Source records
══════

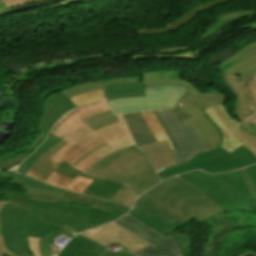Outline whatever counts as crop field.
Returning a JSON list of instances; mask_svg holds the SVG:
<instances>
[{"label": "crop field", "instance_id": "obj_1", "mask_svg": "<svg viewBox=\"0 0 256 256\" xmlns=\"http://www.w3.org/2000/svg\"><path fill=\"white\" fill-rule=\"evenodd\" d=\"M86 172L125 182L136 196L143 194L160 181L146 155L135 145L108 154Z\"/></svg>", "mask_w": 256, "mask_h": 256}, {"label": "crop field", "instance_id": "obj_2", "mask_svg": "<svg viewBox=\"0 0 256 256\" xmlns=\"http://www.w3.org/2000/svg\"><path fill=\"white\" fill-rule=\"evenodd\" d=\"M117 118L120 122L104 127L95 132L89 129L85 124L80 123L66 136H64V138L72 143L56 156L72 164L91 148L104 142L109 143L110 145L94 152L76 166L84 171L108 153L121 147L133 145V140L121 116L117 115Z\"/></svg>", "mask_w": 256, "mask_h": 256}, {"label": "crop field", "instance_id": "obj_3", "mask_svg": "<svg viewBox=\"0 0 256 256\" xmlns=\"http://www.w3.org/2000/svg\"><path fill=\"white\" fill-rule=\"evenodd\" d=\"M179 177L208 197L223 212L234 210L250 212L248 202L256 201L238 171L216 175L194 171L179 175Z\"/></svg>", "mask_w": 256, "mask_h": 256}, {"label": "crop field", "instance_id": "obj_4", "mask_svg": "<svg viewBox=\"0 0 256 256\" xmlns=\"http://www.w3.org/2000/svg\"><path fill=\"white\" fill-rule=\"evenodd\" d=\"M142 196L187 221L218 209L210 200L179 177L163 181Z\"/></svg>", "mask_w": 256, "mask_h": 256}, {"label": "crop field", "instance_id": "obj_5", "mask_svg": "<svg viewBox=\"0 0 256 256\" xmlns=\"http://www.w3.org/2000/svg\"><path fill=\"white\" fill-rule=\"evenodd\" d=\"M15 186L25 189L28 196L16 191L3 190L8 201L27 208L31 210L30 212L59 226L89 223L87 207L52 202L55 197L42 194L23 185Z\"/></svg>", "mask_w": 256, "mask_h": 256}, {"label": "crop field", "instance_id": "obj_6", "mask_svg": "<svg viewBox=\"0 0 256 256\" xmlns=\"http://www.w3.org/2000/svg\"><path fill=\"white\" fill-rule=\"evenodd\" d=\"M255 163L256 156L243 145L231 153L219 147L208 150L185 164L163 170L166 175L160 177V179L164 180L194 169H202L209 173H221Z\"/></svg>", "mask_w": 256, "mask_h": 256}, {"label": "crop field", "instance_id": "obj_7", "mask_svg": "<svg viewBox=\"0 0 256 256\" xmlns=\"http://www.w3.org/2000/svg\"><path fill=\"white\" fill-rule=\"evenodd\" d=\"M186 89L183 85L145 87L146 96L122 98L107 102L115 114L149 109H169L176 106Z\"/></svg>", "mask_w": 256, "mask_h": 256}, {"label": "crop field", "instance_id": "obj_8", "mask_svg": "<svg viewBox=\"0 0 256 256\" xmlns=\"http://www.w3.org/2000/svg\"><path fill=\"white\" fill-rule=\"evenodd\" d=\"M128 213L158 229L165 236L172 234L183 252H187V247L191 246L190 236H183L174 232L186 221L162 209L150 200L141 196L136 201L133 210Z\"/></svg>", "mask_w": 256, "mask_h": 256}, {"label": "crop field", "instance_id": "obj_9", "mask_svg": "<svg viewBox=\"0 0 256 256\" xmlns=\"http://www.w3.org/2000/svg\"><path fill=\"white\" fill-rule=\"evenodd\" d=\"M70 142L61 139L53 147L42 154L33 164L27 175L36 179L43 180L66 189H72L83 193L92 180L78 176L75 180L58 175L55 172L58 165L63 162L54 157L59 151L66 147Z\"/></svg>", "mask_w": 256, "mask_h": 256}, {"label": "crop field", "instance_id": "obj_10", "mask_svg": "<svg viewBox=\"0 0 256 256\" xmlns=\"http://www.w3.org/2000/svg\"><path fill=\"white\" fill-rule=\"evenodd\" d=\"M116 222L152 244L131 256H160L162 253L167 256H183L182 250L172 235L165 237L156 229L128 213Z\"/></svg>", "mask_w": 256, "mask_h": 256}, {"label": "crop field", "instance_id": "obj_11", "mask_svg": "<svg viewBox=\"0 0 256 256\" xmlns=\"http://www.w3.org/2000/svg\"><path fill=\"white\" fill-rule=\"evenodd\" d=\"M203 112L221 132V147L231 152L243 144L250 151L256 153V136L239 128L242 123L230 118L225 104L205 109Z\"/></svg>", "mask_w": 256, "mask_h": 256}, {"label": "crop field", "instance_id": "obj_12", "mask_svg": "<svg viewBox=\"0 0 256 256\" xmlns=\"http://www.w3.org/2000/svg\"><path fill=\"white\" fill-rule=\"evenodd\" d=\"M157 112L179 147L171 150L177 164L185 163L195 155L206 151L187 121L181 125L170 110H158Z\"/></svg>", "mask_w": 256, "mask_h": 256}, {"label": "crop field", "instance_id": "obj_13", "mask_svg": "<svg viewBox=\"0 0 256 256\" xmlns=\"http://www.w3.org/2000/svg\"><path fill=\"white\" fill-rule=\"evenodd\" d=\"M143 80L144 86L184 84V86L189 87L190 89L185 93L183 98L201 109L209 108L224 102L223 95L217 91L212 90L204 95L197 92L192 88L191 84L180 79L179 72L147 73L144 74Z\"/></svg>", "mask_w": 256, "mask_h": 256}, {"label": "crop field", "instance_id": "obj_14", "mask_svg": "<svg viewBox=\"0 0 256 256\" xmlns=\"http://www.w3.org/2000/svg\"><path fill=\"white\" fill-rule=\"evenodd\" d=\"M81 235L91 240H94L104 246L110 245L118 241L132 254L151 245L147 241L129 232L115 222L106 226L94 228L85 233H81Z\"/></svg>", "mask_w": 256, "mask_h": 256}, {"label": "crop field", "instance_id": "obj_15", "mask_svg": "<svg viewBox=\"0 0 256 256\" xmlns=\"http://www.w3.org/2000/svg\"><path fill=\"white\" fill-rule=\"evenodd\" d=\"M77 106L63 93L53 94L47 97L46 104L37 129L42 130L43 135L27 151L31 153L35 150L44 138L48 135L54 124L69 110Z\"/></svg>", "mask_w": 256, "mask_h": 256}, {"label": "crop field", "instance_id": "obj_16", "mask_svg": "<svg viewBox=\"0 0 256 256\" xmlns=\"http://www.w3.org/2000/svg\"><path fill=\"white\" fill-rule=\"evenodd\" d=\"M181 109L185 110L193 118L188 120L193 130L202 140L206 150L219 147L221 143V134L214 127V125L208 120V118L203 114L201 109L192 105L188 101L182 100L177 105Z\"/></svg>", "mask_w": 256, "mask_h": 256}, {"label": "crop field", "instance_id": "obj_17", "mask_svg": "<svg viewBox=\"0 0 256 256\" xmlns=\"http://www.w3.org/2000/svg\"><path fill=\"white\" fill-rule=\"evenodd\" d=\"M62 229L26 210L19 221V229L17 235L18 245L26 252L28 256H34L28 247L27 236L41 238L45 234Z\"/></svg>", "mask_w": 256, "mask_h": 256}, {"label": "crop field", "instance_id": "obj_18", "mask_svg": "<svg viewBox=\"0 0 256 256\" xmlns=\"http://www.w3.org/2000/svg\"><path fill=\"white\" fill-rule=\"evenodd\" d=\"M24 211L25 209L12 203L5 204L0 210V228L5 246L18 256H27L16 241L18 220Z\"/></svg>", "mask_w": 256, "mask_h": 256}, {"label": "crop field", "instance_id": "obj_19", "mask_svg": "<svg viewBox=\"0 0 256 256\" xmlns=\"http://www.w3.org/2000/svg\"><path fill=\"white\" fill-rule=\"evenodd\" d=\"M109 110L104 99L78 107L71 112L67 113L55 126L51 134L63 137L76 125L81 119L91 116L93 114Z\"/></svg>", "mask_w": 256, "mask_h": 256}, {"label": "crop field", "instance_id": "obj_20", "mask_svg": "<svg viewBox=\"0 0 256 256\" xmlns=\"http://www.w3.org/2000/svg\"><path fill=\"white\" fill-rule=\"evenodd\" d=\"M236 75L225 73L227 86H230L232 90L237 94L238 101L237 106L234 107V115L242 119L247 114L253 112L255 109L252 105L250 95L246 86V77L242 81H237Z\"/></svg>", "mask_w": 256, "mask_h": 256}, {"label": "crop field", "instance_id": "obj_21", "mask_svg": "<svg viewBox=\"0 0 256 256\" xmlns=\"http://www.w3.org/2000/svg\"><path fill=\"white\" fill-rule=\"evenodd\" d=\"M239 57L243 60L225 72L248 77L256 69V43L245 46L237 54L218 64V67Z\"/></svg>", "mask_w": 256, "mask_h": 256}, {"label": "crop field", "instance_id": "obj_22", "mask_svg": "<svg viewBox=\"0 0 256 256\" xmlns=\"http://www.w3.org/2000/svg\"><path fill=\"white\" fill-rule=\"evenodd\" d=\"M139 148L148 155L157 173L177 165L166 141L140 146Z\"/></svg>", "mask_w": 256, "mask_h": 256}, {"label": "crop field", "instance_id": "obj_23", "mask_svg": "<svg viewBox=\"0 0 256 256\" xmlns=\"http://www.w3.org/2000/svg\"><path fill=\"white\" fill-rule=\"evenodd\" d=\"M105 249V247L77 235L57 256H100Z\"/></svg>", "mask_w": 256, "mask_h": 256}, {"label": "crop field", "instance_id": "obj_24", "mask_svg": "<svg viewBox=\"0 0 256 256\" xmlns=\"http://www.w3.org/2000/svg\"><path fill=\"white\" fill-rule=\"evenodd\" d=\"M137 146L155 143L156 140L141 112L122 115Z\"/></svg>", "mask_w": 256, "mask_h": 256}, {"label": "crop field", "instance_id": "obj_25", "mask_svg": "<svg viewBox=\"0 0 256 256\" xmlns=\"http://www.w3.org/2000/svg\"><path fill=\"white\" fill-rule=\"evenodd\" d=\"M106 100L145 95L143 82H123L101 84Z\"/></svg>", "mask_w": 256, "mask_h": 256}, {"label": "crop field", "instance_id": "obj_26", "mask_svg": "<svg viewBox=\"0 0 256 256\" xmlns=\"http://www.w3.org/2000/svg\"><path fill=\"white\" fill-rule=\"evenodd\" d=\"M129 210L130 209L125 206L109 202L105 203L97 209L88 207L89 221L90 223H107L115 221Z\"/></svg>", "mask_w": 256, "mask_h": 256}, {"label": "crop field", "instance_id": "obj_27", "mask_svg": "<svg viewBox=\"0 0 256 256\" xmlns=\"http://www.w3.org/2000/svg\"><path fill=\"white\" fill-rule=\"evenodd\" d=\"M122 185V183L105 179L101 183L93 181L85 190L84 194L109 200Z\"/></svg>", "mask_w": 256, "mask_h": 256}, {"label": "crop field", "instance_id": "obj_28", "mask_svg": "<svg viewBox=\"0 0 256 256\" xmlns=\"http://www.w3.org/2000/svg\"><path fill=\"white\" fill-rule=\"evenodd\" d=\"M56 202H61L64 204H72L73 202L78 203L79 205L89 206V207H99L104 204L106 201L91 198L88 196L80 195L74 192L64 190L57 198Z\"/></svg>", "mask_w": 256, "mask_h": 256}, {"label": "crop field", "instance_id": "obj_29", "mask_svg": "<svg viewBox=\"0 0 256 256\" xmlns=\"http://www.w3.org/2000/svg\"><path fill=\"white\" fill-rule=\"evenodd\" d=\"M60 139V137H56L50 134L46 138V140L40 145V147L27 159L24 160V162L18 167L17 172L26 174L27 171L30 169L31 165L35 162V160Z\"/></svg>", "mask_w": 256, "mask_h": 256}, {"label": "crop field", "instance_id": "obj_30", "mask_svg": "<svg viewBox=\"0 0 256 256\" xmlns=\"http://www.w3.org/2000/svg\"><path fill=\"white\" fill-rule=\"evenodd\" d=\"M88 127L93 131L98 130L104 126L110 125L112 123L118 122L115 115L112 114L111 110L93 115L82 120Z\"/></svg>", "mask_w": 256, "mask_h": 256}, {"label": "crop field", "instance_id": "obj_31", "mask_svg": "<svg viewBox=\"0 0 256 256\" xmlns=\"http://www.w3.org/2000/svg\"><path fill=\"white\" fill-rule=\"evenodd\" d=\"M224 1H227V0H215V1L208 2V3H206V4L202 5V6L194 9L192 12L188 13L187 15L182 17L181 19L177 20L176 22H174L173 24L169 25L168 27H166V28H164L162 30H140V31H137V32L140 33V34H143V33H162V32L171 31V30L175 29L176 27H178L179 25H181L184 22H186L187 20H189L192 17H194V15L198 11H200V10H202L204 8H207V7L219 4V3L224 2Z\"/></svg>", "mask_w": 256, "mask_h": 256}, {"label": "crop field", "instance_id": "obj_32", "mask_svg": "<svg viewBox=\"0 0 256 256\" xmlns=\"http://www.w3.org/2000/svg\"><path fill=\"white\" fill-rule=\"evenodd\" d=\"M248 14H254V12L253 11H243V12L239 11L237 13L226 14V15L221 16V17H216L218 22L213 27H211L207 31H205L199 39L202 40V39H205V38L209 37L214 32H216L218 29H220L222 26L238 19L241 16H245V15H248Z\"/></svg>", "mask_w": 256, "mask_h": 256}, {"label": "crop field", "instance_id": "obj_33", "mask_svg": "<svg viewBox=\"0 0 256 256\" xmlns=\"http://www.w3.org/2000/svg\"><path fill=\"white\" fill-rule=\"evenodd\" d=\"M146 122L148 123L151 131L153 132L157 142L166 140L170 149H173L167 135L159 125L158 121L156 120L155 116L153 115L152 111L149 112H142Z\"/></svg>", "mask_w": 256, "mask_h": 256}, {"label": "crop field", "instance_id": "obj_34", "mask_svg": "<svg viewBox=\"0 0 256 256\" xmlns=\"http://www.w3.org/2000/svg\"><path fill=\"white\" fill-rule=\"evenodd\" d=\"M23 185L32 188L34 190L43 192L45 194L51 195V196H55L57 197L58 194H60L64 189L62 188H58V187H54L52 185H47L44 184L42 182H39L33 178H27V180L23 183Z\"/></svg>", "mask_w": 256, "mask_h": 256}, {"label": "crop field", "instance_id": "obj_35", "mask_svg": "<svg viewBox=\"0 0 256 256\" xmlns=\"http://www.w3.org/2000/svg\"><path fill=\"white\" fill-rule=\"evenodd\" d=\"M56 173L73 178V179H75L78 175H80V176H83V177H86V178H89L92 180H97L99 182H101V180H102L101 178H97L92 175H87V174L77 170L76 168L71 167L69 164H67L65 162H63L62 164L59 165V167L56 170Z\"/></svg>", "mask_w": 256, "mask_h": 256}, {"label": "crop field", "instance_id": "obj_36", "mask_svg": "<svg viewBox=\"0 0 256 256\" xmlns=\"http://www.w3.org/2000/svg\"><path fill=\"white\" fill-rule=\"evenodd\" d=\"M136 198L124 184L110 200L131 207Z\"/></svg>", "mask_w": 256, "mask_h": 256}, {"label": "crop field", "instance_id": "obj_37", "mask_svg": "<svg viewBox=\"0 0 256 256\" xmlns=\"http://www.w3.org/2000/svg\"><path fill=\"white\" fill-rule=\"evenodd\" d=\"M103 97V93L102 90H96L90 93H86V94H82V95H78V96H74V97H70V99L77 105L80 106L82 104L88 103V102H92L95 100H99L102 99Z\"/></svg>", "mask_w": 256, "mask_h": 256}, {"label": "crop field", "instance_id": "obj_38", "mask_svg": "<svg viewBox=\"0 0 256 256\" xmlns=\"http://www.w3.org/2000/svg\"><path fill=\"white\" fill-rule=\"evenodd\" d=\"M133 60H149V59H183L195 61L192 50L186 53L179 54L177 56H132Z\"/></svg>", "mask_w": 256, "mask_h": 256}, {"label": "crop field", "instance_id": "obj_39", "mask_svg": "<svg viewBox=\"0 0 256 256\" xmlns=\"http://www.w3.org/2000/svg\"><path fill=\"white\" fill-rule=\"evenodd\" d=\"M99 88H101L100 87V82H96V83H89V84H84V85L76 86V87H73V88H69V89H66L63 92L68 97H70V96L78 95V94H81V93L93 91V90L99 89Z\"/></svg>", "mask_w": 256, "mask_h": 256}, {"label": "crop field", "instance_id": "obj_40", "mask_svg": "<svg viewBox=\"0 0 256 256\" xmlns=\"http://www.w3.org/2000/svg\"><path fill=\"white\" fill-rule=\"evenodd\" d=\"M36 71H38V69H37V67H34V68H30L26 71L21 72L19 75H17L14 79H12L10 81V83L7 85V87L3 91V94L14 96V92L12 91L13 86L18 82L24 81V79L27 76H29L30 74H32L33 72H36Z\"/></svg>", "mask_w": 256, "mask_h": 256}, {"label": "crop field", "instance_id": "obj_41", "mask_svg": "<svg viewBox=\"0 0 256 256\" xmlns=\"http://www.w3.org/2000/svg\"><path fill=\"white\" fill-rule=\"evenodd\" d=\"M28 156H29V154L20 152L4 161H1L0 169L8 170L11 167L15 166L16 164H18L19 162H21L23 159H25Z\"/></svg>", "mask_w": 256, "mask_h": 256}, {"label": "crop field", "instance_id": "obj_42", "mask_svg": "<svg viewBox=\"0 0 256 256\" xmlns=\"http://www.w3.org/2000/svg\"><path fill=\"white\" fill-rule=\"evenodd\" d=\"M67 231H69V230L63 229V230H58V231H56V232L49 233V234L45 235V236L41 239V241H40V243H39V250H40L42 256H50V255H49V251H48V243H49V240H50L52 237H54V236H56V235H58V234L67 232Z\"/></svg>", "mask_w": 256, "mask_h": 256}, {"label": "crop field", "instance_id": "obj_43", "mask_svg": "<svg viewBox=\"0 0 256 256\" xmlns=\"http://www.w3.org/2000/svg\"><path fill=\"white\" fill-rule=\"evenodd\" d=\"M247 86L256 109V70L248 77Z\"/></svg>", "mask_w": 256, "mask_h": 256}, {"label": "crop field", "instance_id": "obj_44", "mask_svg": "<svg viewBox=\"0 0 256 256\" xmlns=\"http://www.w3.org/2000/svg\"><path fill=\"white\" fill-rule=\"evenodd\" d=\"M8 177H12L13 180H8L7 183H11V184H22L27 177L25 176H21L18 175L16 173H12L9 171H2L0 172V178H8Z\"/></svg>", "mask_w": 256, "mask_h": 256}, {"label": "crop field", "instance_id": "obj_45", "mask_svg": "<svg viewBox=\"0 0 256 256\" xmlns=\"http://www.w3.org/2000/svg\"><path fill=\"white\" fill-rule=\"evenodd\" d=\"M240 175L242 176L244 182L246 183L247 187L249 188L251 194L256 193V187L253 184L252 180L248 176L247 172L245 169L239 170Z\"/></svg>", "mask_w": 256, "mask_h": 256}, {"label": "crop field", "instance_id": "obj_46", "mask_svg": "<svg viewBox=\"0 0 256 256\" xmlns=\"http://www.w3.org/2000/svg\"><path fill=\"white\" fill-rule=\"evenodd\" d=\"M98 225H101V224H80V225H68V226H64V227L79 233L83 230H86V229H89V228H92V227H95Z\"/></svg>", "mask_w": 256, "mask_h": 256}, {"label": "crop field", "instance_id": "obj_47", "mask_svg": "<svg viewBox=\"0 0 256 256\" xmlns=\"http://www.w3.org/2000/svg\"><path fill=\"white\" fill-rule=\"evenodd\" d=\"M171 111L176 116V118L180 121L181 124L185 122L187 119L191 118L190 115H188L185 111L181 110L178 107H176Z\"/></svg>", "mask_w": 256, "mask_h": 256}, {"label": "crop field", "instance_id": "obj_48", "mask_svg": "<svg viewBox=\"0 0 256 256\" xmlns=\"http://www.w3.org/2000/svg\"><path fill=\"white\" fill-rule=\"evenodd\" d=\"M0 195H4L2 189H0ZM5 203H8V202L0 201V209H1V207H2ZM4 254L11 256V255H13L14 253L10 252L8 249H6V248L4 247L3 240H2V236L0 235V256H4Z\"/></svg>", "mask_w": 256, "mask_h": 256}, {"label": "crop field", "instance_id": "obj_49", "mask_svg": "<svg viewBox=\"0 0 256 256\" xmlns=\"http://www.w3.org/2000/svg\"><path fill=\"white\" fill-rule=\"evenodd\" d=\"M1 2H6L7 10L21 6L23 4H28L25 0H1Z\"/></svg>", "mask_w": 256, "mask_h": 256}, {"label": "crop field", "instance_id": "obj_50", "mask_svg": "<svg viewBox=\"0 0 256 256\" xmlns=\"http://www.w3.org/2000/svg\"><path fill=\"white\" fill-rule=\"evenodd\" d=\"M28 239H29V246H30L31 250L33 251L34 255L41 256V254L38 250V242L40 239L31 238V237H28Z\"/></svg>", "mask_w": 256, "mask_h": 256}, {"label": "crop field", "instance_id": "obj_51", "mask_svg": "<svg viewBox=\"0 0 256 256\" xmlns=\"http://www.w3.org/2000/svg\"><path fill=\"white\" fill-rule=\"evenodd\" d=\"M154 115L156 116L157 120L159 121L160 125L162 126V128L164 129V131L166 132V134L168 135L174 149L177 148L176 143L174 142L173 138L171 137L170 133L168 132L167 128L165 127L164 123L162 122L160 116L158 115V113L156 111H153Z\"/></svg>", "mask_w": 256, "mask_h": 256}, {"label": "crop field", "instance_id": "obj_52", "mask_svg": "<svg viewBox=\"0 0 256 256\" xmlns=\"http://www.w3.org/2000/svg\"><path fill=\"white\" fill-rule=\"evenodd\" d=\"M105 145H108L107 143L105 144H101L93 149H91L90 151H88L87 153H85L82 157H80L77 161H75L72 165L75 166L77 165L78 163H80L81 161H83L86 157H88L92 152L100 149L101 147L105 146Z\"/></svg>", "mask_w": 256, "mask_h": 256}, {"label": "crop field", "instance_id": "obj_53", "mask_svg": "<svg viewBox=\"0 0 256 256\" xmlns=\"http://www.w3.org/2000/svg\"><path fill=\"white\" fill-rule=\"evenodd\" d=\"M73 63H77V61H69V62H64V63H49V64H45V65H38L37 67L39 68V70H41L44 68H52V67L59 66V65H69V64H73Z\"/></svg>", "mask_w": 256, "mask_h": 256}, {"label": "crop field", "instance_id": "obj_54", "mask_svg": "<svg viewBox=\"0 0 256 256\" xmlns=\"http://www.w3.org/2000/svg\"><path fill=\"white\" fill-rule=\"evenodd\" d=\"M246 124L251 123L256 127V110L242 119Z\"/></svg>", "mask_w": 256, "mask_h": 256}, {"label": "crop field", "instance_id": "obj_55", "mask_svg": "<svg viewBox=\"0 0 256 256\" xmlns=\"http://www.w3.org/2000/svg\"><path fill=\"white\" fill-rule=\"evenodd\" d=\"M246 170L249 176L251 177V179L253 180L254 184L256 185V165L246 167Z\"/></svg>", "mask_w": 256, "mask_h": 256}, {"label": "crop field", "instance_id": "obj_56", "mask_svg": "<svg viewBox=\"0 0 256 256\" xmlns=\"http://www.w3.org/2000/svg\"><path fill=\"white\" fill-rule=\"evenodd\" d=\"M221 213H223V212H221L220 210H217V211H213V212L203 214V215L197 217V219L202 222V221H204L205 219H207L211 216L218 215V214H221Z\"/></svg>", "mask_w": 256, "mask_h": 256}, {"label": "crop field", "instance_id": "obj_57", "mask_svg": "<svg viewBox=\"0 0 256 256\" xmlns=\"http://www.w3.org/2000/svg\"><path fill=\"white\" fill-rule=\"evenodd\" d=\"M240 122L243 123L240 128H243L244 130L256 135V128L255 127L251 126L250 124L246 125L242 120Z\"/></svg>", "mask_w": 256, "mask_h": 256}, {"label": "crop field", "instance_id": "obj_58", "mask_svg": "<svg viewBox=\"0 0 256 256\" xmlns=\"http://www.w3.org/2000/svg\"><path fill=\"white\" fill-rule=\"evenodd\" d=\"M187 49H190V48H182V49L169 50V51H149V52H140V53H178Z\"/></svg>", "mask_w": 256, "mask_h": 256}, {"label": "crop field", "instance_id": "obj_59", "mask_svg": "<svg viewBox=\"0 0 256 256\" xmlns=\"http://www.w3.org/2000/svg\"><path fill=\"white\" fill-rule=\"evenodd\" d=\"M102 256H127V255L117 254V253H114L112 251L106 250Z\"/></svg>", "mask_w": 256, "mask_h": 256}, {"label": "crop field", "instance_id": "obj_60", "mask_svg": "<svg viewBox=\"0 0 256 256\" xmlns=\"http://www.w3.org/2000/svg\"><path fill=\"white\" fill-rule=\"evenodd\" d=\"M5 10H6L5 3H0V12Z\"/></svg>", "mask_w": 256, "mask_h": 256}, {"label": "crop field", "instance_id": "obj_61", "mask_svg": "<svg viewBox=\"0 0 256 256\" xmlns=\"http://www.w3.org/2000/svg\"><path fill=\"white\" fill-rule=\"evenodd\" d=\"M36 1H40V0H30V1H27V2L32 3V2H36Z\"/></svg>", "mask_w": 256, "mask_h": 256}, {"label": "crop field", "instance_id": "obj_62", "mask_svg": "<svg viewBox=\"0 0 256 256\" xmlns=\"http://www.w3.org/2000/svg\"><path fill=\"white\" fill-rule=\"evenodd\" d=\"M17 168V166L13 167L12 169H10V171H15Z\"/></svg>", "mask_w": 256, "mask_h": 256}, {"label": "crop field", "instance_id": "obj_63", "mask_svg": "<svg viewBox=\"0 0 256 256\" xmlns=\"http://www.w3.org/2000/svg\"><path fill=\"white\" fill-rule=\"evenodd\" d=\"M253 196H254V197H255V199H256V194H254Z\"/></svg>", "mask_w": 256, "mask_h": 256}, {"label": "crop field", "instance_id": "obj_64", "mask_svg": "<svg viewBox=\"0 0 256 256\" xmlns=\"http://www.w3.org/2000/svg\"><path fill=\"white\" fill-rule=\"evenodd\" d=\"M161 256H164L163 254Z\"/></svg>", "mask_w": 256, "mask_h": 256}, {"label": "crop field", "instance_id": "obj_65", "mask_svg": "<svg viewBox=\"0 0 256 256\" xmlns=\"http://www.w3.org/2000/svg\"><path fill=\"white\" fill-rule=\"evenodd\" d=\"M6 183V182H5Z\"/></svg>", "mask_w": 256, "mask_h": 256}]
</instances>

══════

_Exercise task_
Put the rows from the start through the line containing "<instances>" into a Markdown table with the columns Number and Text, skipping blank lines. Leave the pictures out.

_Exercise answer_
| Number | Text |
|---|---|
| 1 | Outline whatever counts as crop field. |
| 2 | Returning a JSON list of instances; mask_svg holds the SVG: |
| 3 | <instances> |